Recent studies [23, 24] report poor performance of CK18 fragments as a biomarker to identify NASH and advanced fibrosis in NAFLD patients supported by low AUROC, sometimes similarly to conventional biochemistry evaluation like AST and ALT. Chan et al. [23] highlight the limited utility of M30 in the detection of NASH based on low AUROC for NASH (0.59), lower than the AUROC achieved by ALT (0.64) and AST (0.75) in the same cohort of patients. Similarly, Cusi et al. [24] concluded that although CK18 M30 has a reasonable sensitivity for NAFLD and any stage of fibrosis (68 and 85 %), its low specificity (58 and 54 %, respectively) rendered it a poor test for screening and staging NASH. Also, the same study reinforced the low AUROC for prediction of NASH (0.65) and the presence of fibrosis (0.68).
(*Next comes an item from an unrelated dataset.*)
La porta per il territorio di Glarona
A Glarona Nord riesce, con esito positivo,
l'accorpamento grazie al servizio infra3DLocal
The discordance between the different studies of CK18 test performance as a biomarker of NASH diagnosis may be influenced by different ethnic population, size of cohorts, prevalence of diabetes, and other comorbidities and unbalance between forms of disease presentation (simple steatosis, NAFLD, and NASH). All these factors together prevent a clear interpretation about the discordance among studies.

In our study, the noticeable lack of correlation between the two tests in the same cohort highlights the importance of standardization of all the available kits and may explain the differences in findings between different studies. However, given the wide variability between two different kits in the same cohort shown by our study, we suggest that the kit’s influence is significant and should not be undervalue.
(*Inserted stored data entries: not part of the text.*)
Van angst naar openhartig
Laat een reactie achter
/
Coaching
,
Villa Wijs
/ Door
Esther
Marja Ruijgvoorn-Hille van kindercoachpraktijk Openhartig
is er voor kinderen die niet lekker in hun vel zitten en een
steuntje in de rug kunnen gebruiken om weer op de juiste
CK18 kits are only available as a research tool and not yet evaluated for clinical purpose in the setting of NASH disease. Thus, this method did not undergo through the extensive protocols involved during regulatory entities validation and approval. Further analysis is needed to determine batch-to-batch variability and variability with repeated freeze/thaw cycles. This is particularly important in larges studies that work with large cohorts through long periods of follow-up, where tests will also be run in multiple batches.
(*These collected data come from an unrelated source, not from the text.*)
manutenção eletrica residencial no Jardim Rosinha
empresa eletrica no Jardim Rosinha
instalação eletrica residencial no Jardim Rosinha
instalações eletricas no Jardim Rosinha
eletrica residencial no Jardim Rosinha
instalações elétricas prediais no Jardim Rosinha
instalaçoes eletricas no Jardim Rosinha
Further studies on the standardization of CK18 kits are needed to determine which kit is most reliable and has the best test performance as a biomarker in NAFLD. In addition, combinations of several serologic markers with better performance to identify NASH or advanced fibrosis are a promising alternative [20, 21]. While serum CK18 fragments is insufficiently accurate as a biomarker in NAFLD, its measurement using the right ELISA kit remains promising as an important tool for NAFLD evaluation.

This study does have some limitations. The average biopsy length (12.4 ± 6.5 cm) might be considered low according to guidelines parameters [9, 25], but also as the main end point of our study is to evaluate CK18 M30 test performance; thus, correlations between biomarker levels were not affected by histological features. Our study used histopathological examination of liver biopsies as a reference to stages liver fibrosis, which may underestimate severity due to sample error and intra-observer variability. Another weakness of this study is not have a control group; comparisons were made between NASH versus non-NASH groups and patients with and without advanced features in liver biopsy.

This study is the first study comparing serum CK18 fragment levels between different kits in a large group of well-characterized NAFLD patients with biopsy-proven NASH. In summary, our findings show that while serum CK18 M30 level using the right test kit has a role in the noninvasive assessment of NAFLD, there are significant variations between ELISA kits, which could greatly bias the results. There is a need for standardization of the multiple available CK18 ELISA kits.